#GUTBlog: Standardised training for endoscopic mucosal resection of large non-pedunculated colorectal polyps to reduce recurrence (*STAR-LNPCP study): a multicentre cluster randomised trial

Professor El-Omar has selected Ms Lonne Meulen and Dr Leon M G Moons to do the next #GUTBlog. Dr Moons is from the Department of Gastroenterology and Hepatology, University Medical Centre Utrecht, Utrecht, Netherlands. Ms Lonne Meulen is a MD, PhD candidate, Gastroenterology resident in training, Department of Gastroenterology and Hepatology, Maastricht University Medical Center, Netherlands. Ms Meulen is the first author and Dr Moons is the senior author.

The #GUTBlog focusses on the paper “Standardised training for endoscopic mucosal resection of large non-pedunculated colorectal polyps to reduce recurrence (*STAR-LNPCP study): a multicentre cluster randomised trial” which was published in paper copy in GUT in May 2024.

They write:

“Endoscopic mucosal resection (EMR) is a frequently applied technique to treat large colorectal polyps. Disadvantage of the piecemeal (p)EMR technique is a high recurrence rate, reported up to 30%. Recent studies suggest that recurrence rates can be lowered significantly by fine-tuning the pEMR technique. Especially publishing expert centers have reported very low recurrence rates of only 4%. It is however known that the results in these expert centers are not always met in “real life” practice (1). While changes in the performance of pEMR are most likely responsible for the decrease in recurrence rates, it was unknown whether a training in EMR on a community level could decrease the post-EMR recurrence rate.

Given the lack of a standardized training program for EMR in the Netherlands, and that most endoscopists mostly gain experience in a learning-by-doing fashion thereby heavily depending on the annual exposure to ≥20 mm LNPCPs, we decided to create a standardized training program in collaboration with a team of expert colleagues. The two-day training program existed of practical lectures on basic techniques and EMR trouble shooting, followed by a hands-on training in lifting technique, snare placement, snare tip soft coagulation, and clip placement. This two-day training was complemented by an easily online accessible E-learning with educational videos addressing the same topics.

 

  Photographs of the *STAR-LNPCP study team

 

In this multicenter cluster randomized study, 30 community hospitals were randomized between the intervention and control group. Our study showed a decrease of post-EMR recurrence rate from 25% to 13% in favor of the training. Furthermore, in the trained group the recurrences were smaller, more often unifocal and thereby more easily treatable. Although the recurrence rate is still higher than the reported 4% at expert centers, such a decrease will already have significant consequences for patients and the use of endoscopy resources. Furthermore, we did observe that most of the trained centers reached a 5-6% 6-month recurrence rate, but that some didn’t with a few centers even remaining at the level of the control group. This raises the question how to go forward with the results of these study. The challenge remains to close the remaining gap to recurrence rates as low as 4% on expert level.

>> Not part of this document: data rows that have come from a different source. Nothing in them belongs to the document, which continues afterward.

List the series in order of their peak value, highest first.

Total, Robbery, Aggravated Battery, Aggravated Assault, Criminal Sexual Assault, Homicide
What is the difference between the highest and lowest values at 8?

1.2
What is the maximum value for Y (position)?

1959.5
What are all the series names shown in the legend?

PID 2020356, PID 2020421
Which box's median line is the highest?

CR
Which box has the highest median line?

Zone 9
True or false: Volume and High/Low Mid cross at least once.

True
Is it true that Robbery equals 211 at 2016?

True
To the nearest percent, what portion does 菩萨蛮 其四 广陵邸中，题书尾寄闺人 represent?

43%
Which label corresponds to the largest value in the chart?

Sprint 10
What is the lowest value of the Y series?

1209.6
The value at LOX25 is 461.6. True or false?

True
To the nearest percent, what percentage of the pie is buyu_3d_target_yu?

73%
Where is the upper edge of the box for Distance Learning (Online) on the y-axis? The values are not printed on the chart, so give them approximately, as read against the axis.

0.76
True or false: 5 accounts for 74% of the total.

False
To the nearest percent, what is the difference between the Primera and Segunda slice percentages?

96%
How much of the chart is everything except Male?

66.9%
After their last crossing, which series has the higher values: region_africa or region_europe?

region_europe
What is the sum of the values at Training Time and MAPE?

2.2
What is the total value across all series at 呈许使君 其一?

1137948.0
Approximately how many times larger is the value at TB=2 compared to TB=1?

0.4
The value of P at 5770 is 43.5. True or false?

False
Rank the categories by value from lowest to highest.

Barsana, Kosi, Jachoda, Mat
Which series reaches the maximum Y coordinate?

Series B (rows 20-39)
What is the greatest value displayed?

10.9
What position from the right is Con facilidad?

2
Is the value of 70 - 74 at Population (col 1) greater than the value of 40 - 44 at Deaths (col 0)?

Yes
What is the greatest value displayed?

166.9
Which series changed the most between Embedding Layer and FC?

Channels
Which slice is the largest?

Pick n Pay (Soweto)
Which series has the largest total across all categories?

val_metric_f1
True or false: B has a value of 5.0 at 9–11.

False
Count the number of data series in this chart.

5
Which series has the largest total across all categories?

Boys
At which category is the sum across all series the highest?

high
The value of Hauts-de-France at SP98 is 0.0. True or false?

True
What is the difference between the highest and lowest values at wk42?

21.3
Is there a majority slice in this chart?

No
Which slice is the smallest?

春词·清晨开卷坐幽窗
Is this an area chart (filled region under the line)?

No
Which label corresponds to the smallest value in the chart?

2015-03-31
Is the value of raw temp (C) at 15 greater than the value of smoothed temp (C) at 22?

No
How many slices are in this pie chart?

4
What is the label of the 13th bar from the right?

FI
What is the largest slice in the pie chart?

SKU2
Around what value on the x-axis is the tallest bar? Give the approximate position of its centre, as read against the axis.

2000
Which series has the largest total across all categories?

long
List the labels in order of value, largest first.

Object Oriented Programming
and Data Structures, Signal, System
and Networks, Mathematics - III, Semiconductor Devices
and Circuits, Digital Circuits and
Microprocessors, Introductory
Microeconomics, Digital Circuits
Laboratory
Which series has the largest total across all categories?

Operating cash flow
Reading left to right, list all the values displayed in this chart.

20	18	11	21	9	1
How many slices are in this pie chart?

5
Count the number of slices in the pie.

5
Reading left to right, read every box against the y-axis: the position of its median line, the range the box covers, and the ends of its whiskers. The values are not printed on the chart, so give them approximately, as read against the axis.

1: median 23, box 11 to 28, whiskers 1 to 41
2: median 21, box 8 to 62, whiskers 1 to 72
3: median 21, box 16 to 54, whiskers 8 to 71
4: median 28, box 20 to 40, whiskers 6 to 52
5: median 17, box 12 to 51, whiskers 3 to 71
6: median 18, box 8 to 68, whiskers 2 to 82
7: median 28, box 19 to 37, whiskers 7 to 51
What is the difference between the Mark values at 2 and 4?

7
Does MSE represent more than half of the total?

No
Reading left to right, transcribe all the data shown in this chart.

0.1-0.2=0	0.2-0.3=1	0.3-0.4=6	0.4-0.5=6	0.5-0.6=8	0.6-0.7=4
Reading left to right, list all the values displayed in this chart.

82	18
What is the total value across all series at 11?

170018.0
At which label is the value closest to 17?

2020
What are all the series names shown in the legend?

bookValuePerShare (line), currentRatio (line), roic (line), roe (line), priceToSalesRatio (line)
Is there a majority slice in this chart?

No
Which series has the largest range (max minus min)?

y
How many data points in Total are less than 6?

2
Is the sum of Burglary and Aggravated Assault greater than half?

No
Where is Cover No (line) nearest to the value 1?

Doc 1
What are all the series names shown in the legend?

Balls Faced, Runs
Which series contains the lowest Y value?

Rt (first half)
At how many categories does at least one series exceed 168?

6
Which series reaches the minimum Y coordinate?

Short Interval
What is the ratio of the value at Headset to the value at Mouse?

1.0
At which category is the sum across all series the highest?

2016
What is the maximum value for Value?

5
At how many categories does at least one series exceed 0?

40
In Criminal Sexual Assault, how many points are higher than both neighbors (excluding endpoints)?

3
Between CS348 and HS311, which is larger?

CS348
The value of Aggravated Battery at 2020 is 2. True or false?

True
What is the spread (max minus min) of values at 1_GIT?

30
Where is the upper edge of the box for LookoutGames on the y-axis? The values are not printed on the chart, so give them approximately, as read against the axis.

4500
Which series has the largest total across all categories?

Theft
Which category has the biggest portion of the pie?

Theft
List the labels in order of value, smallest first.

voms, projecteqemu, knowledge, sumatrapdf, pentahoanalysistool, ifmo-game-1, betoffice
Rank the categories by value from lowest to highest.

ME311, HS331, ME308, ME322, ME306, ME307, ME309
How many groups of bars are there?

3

This study makes it clear, that the quality of care of existing techniques commonly performed in the majority of Dutch hospitals can be improved by additional post-academic training. It seems reasonable to assume that repeated training and feedback on performance could enforce this quality improvement on a national level. Quality control often consists of monitoring of important quality indicators and patient outcomes. In the Netherlands such a national registration for the outcomes of pEMR of ≥20 mm LNPCPs does not exist. This study provided important insights to the participating centers, but with the ending of this study such feedback mechanisms disappear. To our opinion such a quality program should be implemented to ensure high quality of care in the Netherlands for a long time period. Such a quality program should be complemented by adequate training to achieve optimal performance. A combination of training attendance and registration of important outcome measures may be the basis for certification for proficiency. Such an approach could be an interesting alternative to centralization of all large polypectomies. It enables everybody to participate, but requests dedication and a certain threshold of performance. Furthermore, such a national infrastructure might also be the ideal vehicle for fast implementation of new developments. It remains however the question whether the (inter)national societies, or governmental institutes should be responsible for setting up such a quality program and to support the program with means.

This post-academic training showed no effect on the recurrence rate of ≥40 mm LNPCPs. While centralization is a sensitive topic, our study supports observations made in previous learning curve studies that concluded that exposure of the individual endoscopists needs to be high enough to obtain a decent learning curve and optimize individual outcomes. Given the fact that ≥40 mm LNPCPs are not highly prevalent, resulting in a low annual exposure of individual endoscopists, centralization is needed to increase the annual exposure of dedicated and highly specialized endoscopists. Which annual exposure is needed to maintain proficiency for pEMR of ≥40 mm LNPCPs is however unknown.”

References

  • Meulen LWT, van der Zander QEW, Bogie RMM, et al. Evaluation of polypectomy quality indicators of large nonpedunculated colorectal polyps in a nonexpert, bowel cancer screening cohort. Gastrointestinal Endoscopy. 2021;94:1085-95.